[[ EXERCISE MATERIALS, beginning ]]

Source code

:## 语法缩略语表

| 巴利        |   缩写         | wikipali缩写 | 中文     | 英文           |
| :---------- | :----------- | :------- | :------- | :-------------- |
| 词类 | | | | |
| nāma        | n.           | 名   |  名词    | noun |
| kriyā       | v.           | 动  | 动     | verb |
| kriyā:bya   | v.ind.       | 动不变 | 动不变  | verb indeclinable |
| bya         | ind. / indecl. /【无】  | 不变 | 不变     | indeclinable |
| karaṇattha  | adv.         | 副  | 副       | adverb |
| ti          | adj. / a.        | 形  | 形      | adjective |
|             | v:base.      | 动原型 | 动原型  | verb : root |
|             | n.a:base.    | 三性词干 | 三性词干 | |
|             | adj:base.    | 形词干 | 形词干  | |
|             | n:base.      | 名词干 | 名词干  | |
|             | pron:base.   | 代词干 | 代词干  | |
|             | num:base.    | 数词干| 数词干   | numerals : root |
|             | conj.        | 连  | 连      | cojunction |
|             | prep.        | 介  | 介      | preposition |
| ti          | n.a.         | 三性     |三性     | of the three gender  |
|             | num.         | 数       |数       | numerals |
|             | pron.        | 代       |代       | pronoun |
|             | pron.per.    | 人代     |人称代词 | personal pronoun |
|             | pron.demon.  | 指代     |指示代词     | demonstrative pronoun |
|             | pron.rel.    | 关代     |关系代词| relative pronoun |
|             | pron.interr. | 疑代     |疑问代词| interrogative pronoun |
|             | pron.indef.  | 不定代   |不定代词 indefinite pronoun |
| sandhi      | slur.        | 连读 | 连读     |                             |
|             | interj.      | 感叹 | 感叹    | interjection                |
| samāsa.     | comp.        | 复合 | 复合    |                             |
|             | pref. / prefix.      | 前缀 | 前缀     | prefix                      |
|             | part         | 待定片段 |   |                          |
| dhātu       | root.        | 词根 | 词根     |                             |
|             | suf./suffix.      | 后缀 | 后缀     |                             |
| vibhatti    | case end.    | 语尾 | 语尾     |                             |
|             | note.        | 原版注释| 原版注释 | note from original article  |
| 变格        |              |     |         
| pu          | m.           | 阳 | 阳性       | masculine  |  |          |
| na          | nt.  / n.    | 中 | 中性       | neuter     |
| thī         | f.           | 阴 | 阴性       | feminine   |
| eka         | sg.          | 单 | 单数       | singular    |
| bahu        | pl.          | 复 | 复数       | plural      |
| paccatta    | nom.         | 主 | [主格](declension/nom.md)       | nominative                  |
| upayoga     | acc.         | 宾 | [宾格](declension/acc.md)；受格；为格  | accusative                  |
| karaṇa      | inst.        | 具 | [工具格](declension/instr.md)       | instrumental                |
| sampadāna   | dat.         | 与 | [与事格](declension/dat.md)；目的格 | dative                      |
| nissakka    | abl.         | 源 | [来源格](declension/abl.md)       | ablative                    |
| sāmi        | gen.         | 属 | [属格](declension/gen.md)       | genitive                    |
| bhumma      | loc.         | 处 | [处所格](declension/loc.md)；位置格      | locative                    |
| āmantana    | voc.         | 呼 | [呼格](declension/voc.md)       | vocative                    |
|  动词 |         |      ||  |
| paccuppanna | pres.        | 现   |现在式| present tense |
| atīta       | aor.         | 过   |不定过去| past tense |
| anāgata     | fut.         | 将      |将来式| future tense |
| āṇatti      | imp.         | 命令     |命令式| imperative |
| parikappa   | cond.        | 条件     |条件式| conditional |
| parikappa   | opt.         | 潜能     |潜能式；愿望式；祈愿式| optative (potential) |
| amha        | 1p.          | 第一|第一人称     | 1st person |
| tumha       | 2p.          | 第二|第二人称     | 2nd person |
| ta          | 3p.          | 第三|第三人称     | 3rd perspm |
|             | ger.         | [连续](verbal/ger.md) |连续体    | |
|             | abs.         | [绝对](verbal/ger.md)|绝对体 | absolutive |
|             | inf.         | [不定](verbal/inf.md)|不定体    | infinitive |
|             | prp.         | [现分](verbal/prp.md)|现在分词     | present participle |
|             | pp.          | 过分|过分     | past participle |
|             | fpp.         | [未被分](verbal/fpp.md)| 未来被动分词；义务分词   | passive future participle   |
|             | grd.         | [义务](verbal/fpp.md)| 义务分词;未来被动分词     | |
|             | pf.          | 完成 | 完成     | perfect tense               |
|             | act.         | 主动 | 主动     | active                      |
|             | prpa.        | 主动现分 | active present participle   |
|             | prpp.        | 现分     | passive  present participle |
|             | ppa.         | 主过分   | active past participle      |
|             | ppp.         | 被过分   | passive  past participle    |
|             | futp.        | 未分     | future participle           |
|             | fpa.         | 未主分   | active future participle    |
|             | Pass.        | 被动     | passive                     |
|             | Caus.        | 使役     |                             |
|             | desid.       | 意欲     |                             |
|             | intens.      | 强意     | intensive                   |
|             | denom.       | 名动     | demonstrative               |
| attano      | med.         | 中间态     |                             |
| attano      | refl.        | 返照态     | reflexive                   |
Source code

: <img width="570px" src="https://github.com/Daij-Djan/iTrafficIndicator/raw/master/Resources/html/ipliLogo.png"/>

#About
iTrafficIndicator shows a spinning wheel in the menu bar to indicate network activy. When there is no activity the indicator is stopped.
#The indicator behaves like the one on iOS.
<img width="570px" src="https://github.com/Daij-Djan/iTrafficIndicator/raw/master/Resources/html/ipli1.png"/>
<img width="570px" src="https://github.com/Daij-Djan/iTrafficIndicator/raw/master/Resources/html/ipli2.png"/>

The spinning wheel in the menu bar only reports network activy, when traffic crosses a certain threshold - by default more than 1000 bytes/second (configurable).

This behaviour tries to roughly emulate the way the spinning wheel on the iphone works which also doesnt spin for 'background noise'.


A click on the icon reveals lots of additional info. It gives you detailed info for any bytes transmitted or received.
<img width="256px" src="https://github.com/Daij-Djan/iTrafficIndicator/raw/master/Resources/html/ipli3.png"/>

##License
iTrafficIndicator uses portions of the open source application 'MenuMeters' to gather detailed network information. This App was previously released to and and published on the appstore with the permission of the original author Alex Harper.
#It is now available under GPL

[[ EXERCISE MATERIALS, end ]]

* REQUIRED WORK
Retype each record. Keep every character as it is.

* SOLUTION TO THE PROBLEM
Source code

:## 语法缩略语表

| 巴利        |   缩写         | wikipali缩写 | 中文     | 英文           |
| :---------- | :----------- | :------- | :------- | :-------------- |
| 词类 | | | | |
| nāma        | n.           | 名   |  名词    | noun |
| kriyā       | v.           | 动  | 动     | verb |
| kriyā:bya   | v.ind.       | 动不变 | 动不变  | verb indeclinable |
| bya         | ind. / indecl. /【无】  | 不变 | 不变     | indeclinable |
| karaṇattha  | adv.         | 副  | 副       | adverb |
| ti          | adj. / a.        | 形  | 形      | adjective |
|             | v:base.      | 动原型 | 动原型  | verb : root |
|             | n.a:base.    | 三性词干 | 三性词干 | |
|             | adj:base.    | 形词干 | 形词干  | |
|             | n:base.      | 名词干 | 名词干  | |
|             | pron:base.   | 代词干 | 代词干  | |
|             | num:base.    | 数词干| 数词干   | numerals : root |
|             | conj.        | 连  | 连      | cojunction |
|             | prep.        | 介  | 介      | preposition |
| ti          | n.a.         | 三性     |三性     | of the three gender  |
|             | num.         | 数       |数       | numerals |
|             | pron.        | 代       |代       | pronoun |
|             | pron.per.    | 人代     |人称代词 | personal pronoun |
|             | pron.demon.  | 指代     |指示代词     | demonstrative pronoun |
|             | pron.rel.    | 关代     |关系代词| relative pronoun |
|             | pron.interr. | 疑代     |疑问代词| interrogative pronoun |
|             | pron.indef.  | 不定代   |不定代词 indefinite pronoun |
| sandhi      | slur.        | 连读 | 连读     |                             |
|             | interj.      | 感叹 | 感叹    | interjection                |
| samāsa.     | comp.        | 复合 | 复合    |                             |
|             | pref. / prefix.      | 前缀 | 前缀     | prefix                      |
|             | part         | 待定片段 |   |                          |
| dhātu       | root.        | 词根 | 词根     |                             |
|             | suf./suffix.      | 后缀 | 后缀     |                             |
| vibhatti    | case end.    | 语尾 | 语尾     |                             |
|             | note.        | 原版注释| 原版注释 | note from original article  |
| 变格        |              |     |         
| pu          | m.           | 阳 | 阳性       | masculine  |  |          |
| na          | nt.  / n.    | 中 | 中性       | neuter     |
| thī         | f.           | 阴 | 阴性       | feminine   |
| eka         | sg.          | 单 | 单数       | singular    |
| bahu        | pl.          | 复 | 复数       | plural      |
| paccatta    | nom.         | 主 | [主格](declension/nom.md)       | nominative                  |
| upayoga     | acc.         | 宾 | [宾格](declension/acc.md)；受格；为格  | accusative                  |
| karaṇa      | inst.        | 具 | [工具格](declension/instr.md)       | instrumental                |
| sampadāna   | dat.         | 与 | [与事格](declension/dat.md)；目的格 | dative                      |
| nissakka    | abl.         | 源 | [来源格](declension/abl.md)       | ablative                    |
| sāmi        | gen.         | 属 | [属格](declension/gen.md)       | genitive                    |
| bhumma      | loc.         | 处 | [处所格](declension/loc.md)；位置格      | locative                    |
| āmantana    | voc.         | 呼 | [呼格](declension/voc.md)       | vocative                    |
|  动词 |         |      ||  |
| paccuppanna | pres.        | 现   |现在式| present tense |
| atīta       | aor.         | 过   |不定过去| past tense |
| anāgata     | fut.         | 将      |将来式| future tense |
| āṇatti      | imp.         | 命令     |命令式| imperative |
| parikappa   | cond.        | 条件     |条件式| conditional |
| parikappa   | opt.         | 潜能     |潜能式；愿望式；祈愿式| optative (potential) |
| amha        | 1p.          | 第一|第一人称     | 1st person |
| tumha       | 2p.          | 第二|第二人称     | 2nd person |
| ta          | 3p.          | 第三|第三人称     | 3rd perspm |
|             | ger.         | [连续](verbal/ger.md) |连续体    | |
|             | abs.         | [绝对](verbal/ger.md)|绝对体 | absolutive |
|             | inf.         | [不定](verbal/inf.md)|不定体    | infinitive |
|             | prp.         | [现分](verbal/prp.md)|现在分词     | present participle |
|             | pp.          | 过分|过分     | past participle |
|             | fpp.         | [未被分](verbal/fpp.md)| 未来被动分词；义务分词   | passive future participle   |
|             | grd.         | [义务](verbal/fpp.md)| 义务分词;未来被动分词     | |
|             | pf.          | 完成 | 完成     | perfect tense               |
|             | act.         | 主动 | 主动     | active                      |
|             | prpa.        | 主动现分 | active present participle   |
|             | prpp.        | 现分     | passive  present participle |
|             | ppa.         | 主过分   | active past participle      |
|             | ppp.         | 被过分   | passive  past participle    |
|             | futp.        | 未分     | future participle           |
|             | fpa.         | 未主分   | active future participle    |
|             | Pass.        | 被动     | passive                     |
|             | Caus.        | 使役     |                             |
|             | desid.       | 意欲     |                             |
|             | intens.      | 强意     | intensive                   |
|             | denom.       | 名动     | demonstrative               |
| attano      | med.         | 中间态     |                             |
| attano      | refl.        | 返照态     | reflexive                   |
Source code

: <img width="570px" src="https://github.com/Daij-Djan/iTrafficIndicator/raw/master/Resources/html/ipliLogo.png"/>

#About
iTrafficIndicator shows a spinning wheel in the menu bar to indicate network activy. When there is no activity the indicator is stopped.
#The indicator behaves like the one on iOS.
<img width="570px" src="https://github.com/Daij-Djan/iTrafficIndicator/raw/master/Resources/html/ipli1.png"/>
<img width="570px" src="https://github.com/Daij-Djan/iTrafficIndicator/raw/master/Resources/html/ipli2.png"/>

The spinning wheel in the menu bar only reports network activy, when traffic crosses a certain threshold - by default more than 1000 bytes/second (configurable).

This behaviour tries to roughly emulate the way the spinning wheel on the iphone works which also doesnt spin for 'background noise'.


A click on the icon reveals lots of additional info. It gives you detailed info for any bytes transmitted or received.
<img width="256px" src="https://github.com/Daij-Djan/iTrafficIndicator/raw/master/Resources/html/ipli3.png"/>

##License
iTrafficIndicator uses portions of the open source application 'MenuMeters' to gather detailed network information. This App was previously released to and and published on the appstore with the permission of the original author Alex Harper.
#It is now available under GPL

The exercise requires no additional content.